PROVIDED INFORMATION section start

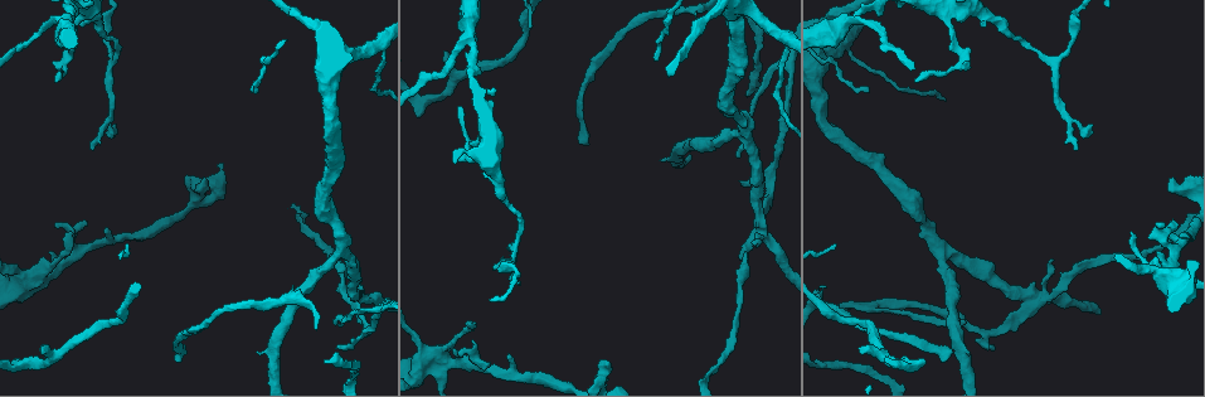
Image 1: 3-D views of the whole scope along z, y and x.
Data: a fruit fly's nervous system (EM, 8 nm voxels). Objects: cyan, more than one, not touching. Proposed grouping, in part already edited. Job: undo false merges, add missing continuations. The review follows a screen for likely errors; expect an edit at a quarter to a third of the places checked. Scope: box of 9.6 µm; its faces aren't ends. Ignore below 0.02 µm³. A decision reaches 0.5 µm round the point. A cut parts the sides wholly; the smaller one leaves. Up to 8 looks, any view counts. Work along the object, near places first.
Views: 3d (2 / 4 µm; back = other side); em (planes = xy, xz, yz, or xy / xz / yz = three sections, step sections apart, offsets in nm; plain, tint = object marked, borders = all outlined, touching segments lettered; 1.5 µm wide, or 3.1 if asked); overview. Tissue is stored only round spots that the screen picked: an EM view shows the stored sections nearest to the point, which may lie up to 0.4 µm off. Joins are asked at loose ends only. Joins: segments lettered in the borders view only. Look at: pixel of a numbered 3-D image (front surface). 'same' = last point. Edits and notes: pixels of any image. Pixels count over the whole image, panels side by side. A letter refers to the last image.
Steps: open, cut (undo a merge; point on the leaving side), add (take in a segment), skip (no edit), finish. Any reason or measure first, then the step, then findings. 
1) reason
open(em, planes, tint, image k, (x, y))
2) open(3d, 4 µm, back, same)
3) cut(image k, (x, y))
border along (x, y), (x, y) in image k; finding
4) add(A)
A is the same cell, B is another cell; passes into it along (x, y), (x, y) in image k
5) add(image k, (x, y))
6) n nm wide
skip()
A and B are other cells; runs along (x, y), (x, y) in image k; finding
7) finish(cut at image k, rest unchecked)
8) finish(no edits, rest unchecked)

a fork
open(3d, 2 µm, image 1, (469, 41))

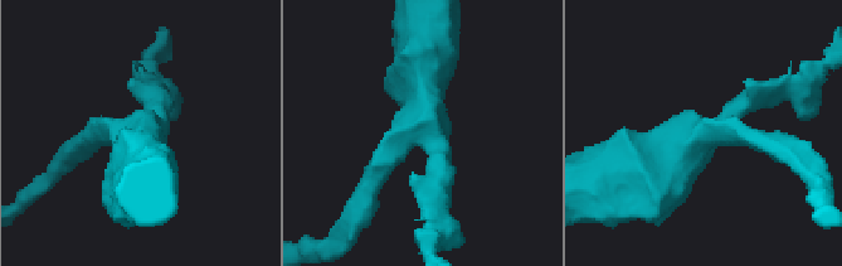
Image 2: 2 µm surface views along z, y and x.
3 arms; arms of 170, 190, 440 nm; shape alone is not enough
open(em, planes, tint, image 2, (421, 128))

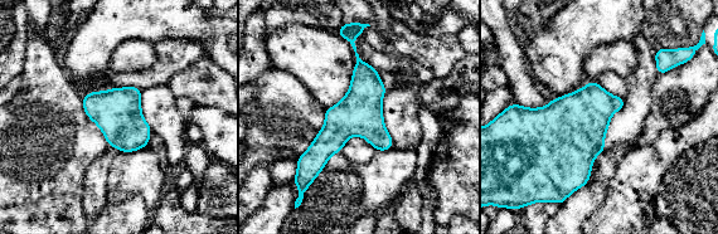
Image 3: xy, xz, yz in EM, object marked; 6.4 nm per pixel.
open(em, planes, borders, same)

PROVIDED INFORMATION section end

# [PROBLEM]
Produce an exact copy of the lines from the line containing "Image 2: 2 µm surface views along z, y and x." through the last line of the records, with no pictures and no other text.

# [EXERCISE RESULT]
Image 2: 2 µm surface views along z, y and x.
3 arms; arms of 170, 190, 440 nm; shape alone is not enough
open(em, planes, tint, image 2, (421, 128))

Image 3: xy, xz, yz in EM, object marked; 6.4 nm per pixel.
open(em, planes, borders, same)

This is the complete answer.